**EXTRACTED TEXT:**
## BEGIN
Shadow Lines, by Stephen Kinnane, is an important book that puts a human face on Australia’s shabby story of the Stolen Generations, but – after so recently reading indigenous author Kim Scott’s uplifting That Deadman Dance, I found it hard going at times.
You’d have to have a heart of stone not to be moved by this story of Kinnane’s grandmother Jessie Argyle who was taken from her family in 1905; her struggle to be with the man she loved, Kinnane’s grandfather Edward Smith who migrated here as a young man; and Kinnane’s own journey of discovery as he reclaims his roots. Understandably, bitterness creeps into Kinnane’s story sometimes, and perhaps this is what made me feel uncomfortable.
Kinnane has resurrected Jessie’s movements from the exhaustive files kept by the infamous A. O. Neville who orchestrated the removal policy but much of what he writes is a work of empathetic imagination because no one bothered to document what little Jessie felt or thought. The image Kinnane paints of the child walking barefoot across the vast Kimberley to a precarious future is heart-rending. She was accompanied by Aboriginal prisoners in chains, another small child, and stony-hearted police. What she must have thought and feared is impossible to comprehend, and her grief-stricken mother left behind can have had no consolation for her loss, not least because the same cruelty had been imposed on others of her kin.
## END
**STORED DATA:**
## BEGIN
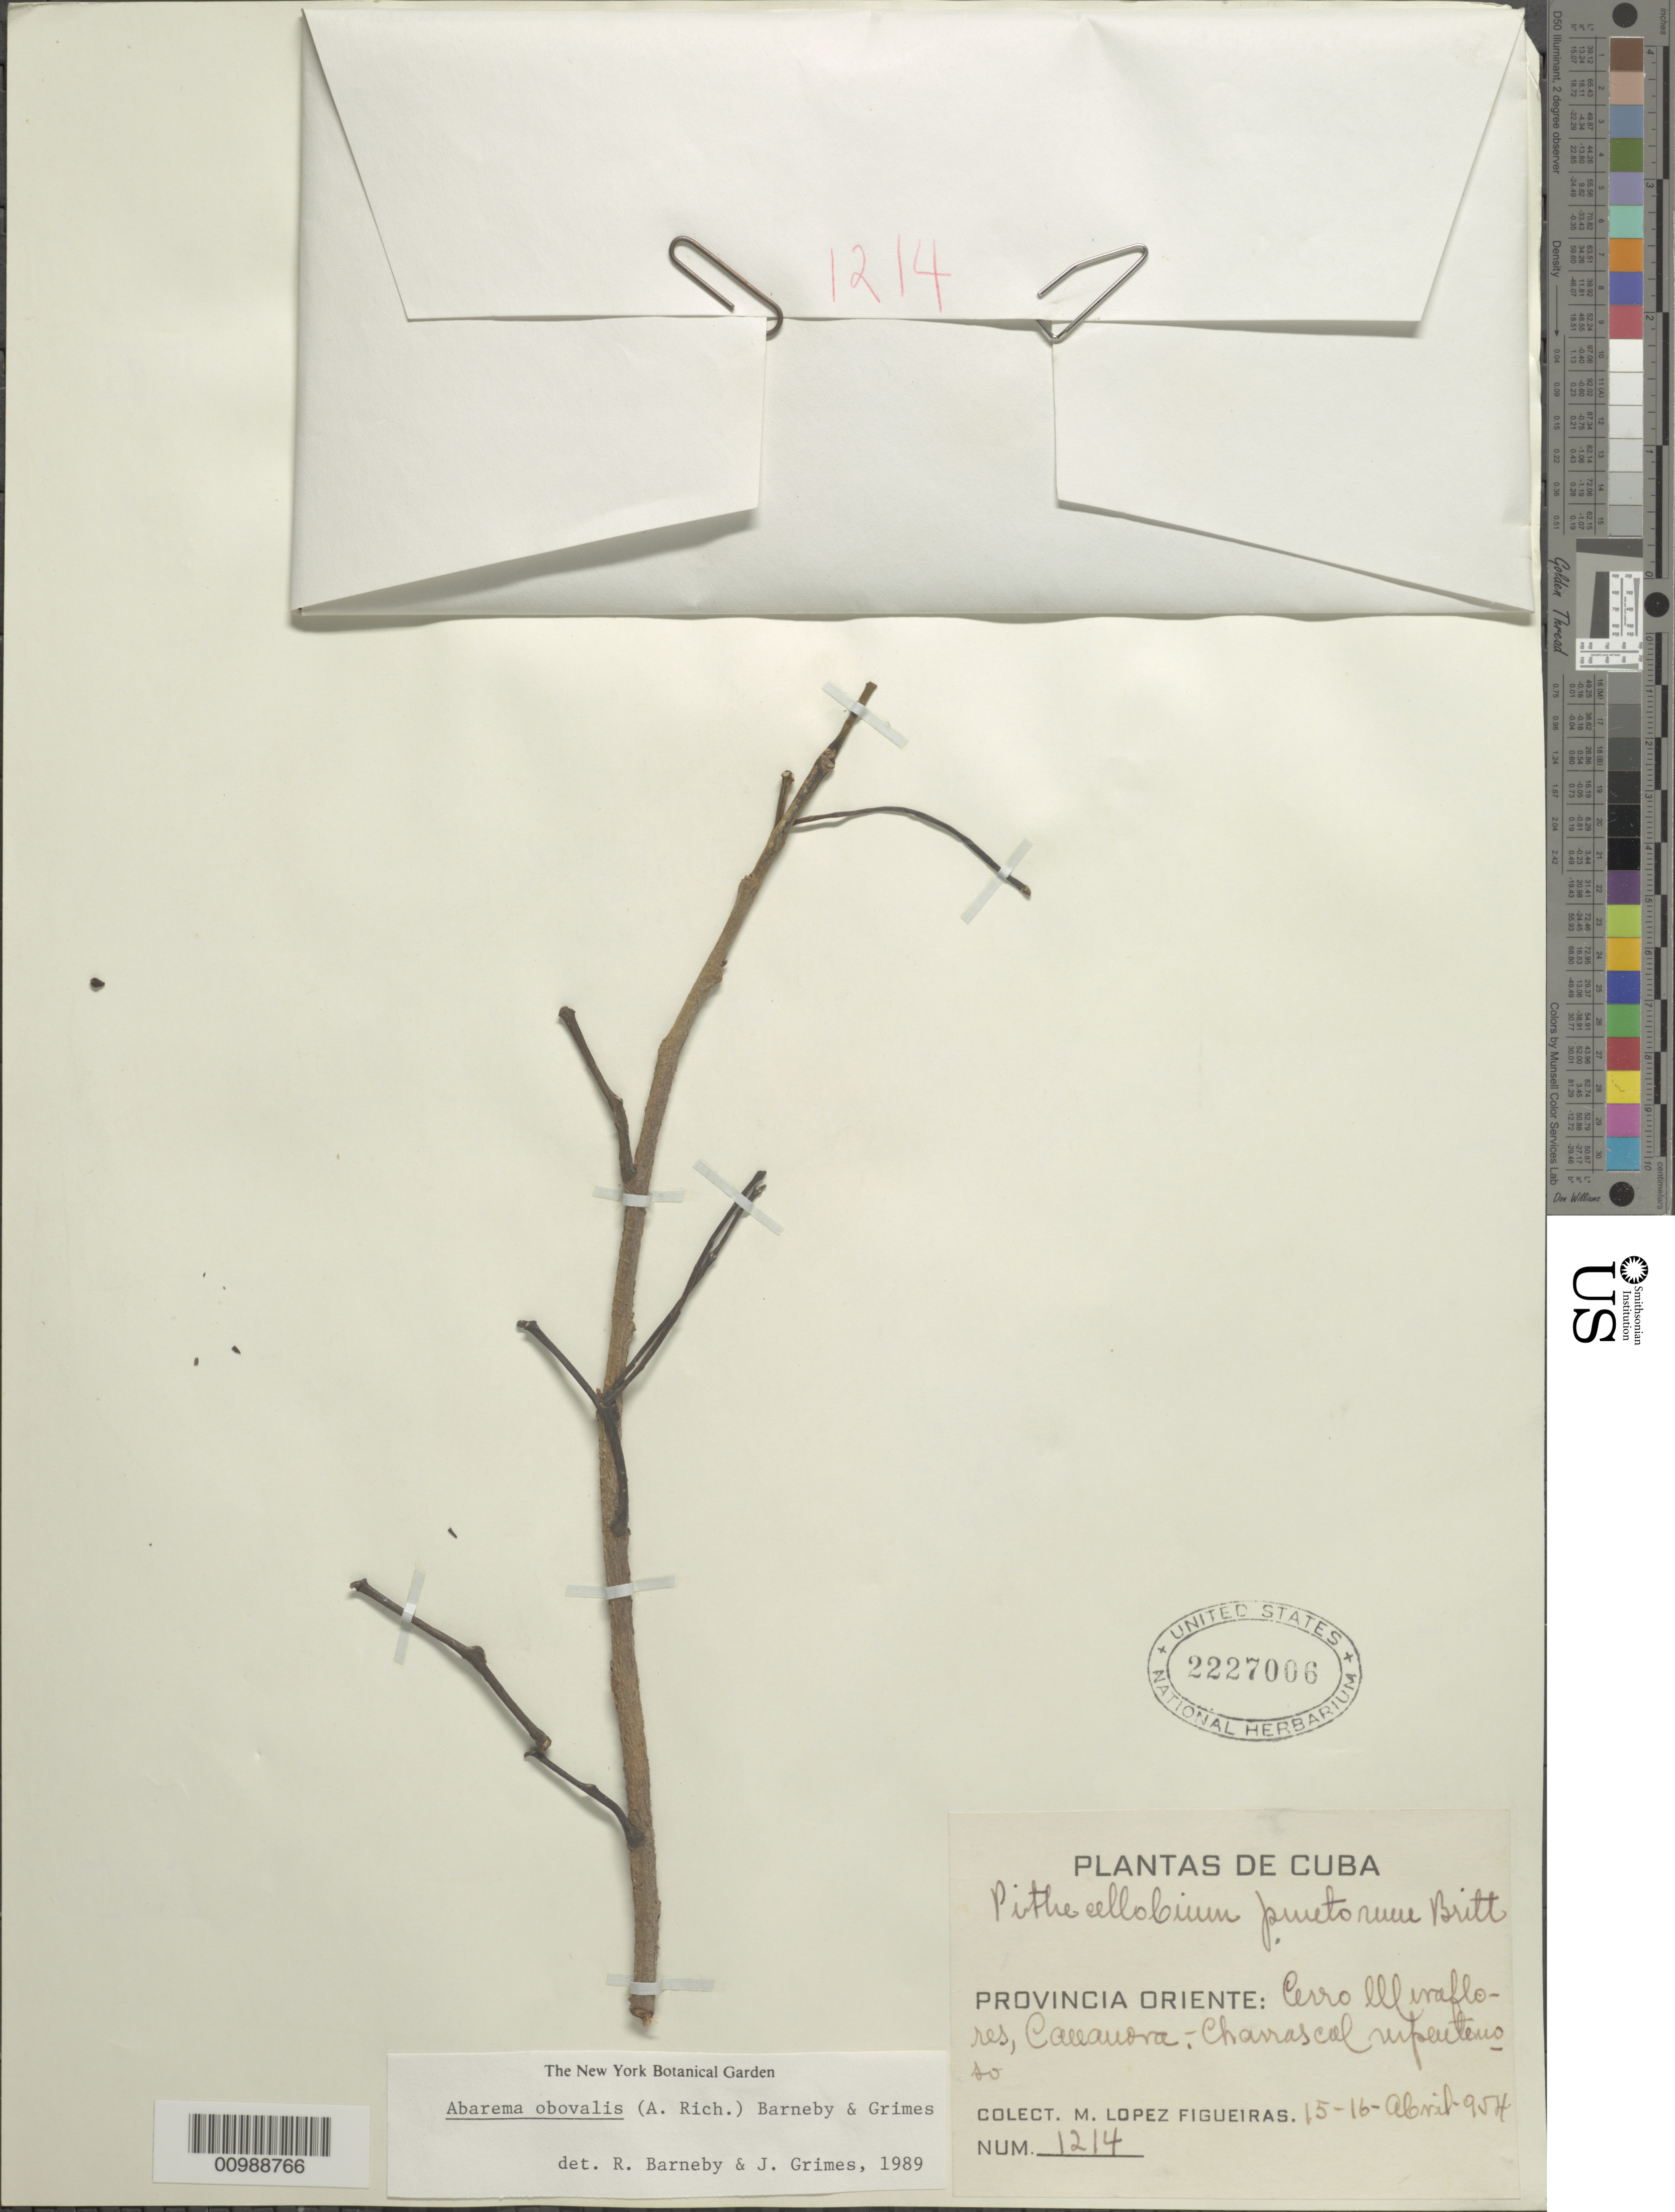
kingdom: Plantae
## END
**WHAT NEEDS TO BE DONE:**
Decide whether each statement agrees with the review of Shadow Lines, answering yes or no and quoting the words from the review that settle it. 1. Jessie Argyle was taken from her family in 1905. 2. Edward Smith was born in Australia. 3. The files kept by A. O. Neville record what Jessie felt and thought.

**SOLUTION:**
1. Yes: "Jessie Argyle who was taken from her family in 1905"
2. No: "Edward Smith who migrated here as a young man"
3. No: "no one bothered to document what little Jessie felt or thought"